Dr Jan Wright, New Zealand’s parliamentary commissioner for the environment, today released her submission (pdf) to the Emissions Trading Review panel. It calls for a significant toughening up of the scheme that was so extensively watered down by the current government in 2009, in order to avoid a billion dollar per year cost to taxpayers. Wright’s recommendations make it clear that any further weakening of the scheme as the result of pleading by special interests can not be justified. She recommends that:
- both the price cap and the two-for-one deal expire on 31 December 2012 as currently legislated.
- a) a cap on the number of carbon credits freely allocated be put in place; and that
b) the phase-out rates for allocation be increased, not expressed as a percentage decrease of the previous year, and that the latest year in which allocation of free carbon credits must cease be specified.
- the ETS is amended:
a) so that new industries that use lignite on a large scale are specifically excluded from receiving any free carbon credits;
b) to provide criteria for deciding which new activities are eligible to receive free carbon credits, including a requirement that the new activity will reduce New Zealand’s national net greenhouse gas emissions.
- agriculture is brought into the ETS by 2015 as currently legislated.

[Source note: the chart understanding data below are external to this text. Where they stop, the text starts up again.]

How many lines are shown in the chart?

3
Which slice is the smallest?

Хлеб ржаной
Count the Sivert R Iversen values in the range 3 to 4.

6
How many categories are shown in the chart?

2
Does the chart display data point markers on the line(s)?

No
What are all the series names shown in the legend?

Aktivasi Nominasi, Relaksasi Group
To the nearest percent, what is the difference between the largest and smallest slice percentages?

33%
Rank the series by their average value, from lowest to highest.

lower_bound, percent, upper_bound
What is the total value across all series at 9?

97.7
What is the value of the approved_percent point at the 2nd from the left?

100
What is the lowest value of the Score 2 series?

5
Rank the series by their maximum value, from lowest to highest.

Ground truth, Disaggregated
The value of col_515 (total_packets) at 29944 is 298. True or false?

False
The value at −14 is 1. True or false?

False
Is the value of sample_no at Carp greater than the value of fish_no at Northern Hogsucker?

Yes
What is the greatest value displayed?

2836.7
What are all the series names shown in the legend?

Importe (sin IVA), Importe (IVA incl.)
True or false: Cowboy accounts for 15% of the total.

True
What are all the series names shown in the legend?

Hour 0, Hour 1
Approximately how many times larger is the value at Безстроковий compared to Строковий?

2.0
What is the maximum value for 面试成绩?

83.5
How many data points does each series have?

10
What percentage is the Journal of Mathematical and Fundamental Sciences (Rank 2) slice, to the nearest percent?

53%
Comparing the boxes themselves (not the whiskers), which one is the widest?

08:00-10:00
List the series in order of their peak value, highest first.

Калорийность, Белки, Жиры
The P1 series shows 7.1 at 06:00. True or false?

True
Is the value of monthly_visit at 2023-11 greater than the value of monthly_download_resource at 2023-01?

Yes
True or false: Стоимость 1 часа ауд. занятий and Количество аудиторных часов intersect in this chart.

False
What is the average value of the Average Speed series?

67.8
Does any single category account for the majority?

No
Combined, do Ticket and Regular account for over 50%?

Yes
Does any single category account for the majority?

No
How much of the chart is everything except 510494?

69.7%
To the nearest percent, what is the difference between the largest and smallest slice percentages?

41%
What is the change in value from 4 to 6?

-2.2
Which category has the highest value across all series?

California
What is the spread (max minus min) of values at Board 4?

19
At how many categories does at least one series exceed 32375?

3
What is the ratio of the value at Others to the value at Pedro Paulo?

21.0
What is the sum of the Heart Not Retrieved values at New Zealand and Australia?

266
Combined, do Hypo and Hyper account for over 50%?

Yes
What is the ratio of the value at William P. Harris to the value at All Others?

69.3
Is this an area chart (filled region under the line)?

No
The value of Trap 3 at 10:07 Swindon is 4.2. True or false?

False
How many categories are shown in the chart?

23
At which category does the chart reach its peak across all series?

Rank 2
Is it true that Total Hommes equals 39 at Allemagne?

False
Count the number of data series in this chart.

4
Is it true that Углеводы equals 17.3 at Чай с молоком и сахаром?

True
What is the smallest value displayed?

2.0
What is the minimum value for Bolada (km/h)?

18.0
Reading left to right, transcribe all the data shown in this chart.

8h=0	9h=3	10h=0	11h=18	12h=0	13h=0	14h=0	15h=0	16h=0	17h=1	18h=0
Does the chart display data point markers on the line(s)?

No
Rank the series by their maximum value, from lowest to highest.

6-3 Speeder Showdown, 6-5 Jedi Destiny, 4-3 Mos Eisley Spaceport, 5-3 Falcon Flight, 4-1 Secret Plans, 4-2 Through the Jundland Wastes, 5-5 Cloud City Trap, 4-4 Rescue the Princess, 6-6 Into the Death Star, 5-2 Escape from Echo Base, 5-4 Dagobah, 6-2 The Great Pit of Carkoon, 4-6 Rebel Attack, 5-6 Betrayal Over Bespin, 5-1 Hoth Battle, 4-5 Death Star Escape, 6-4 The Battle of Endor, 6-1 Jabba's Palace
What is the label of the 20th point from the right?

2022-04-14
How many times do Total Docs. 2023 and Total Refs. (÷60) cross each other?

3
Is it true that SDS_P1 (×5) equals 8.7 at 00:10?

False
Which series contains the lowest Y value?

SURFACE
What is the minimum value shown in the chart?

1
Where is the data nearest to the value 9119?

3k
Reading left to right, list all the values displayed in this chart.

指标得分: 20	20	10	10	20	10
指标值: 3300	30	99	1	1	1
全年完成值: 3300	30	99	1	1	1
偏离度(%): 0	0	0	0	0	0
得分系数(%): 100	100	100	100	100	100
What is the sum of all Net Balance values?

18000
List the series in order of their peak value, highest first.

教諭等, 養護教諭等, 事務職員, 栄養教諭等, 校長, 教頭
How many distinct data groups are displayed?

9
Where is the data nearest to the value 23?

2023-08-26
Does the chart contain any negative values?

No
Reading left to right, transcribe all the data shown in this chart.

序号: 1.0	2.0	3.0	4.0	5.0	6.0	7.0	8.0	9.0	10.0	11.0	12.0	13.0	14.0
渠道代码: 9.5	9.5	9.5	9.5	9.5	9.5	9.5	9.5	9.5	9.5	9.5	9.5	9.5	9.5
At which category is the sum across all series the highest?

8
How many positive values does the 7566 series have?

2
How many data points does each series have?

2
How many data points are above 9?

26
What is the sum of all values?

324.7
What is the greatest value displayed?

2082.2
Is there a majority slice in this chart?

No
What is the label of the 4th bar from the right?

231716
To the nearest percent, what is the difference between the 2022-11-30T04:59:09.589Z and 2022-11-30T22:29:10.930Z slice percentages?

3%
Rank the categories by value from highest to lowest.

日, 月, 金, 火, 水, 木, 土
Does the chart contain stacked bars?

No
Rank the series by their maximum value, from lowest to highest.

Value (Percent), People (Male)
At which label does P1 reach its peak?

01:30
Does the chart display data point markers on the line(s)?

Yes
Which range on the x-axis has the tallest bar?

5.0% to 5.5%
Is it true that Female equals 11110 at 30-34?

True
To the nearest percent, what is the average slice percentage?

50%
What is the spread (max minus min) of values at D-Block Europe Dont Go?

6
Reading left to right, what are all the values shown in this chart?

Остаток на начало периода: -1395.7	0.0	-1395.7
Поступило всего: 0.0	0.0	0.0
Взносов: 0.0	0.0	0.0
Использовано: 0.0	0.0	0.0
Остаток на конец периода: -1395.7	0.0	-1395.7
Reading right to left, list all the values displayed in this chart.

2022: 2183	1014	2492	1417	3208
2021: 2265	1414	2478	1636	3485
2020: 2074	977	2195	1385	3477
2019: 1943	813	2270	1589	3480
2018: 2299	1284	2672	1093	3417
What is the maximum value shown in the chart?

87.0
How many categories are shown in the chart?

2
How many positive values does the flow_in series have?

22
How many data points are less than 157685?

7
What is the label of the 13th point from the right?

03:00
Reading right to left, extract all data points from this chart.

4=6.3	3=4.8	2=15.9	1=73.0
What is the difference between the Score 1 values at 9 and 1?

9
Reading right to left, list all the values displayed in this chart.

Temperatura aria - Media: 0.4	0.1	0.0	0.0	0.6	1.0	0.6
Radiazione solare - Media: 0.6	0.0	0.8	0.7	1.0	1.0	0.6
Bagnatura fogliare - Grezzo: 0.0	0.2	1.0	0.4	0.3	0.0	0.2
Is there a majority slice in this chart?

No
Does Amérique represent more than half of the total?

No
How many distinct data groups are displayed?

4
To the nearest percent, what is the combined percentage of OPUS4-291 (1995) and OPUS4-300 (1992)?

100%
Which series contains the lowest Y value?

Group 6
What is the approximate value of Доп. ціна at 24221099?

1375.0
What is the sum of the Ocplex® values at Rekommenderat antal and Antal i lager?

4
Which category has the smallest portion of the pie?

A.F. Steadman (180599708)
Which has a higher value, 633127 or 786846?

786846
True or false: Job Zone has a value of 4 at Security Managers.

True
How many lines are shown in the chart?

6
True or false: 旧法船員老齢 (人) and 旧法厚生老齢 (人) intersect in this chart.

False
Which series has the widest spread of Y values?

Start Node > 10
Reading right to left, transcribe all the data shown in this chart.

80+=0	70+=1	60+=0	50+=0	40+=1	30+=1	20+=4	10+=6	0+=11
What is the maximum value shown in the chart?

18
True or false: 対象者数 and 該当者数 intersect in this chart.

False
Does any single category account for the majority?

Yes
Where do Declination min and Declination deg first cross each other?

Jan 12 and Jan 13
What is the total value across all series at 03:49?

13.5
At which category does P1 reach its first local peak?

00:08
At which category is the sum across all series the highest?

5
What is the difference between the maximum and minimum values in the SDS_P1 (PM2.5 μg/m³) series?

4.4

The submission contains a picture worth at least a thousand words: this graph makes it very clear why the NZ ETS needs toughening up:
Current policy settings effectively guarantee that the government’s Copenhagen Accord commitment to a 10% cut in emissions by 2020 is nothing but an empty promise. The ETS is not delivering the goods — and it will be the taxpayers that pay the cost. Wright estimates that the “gap” between target and projected emissions “is likely to cost New Zealand over a billion dollars per year” by 2020.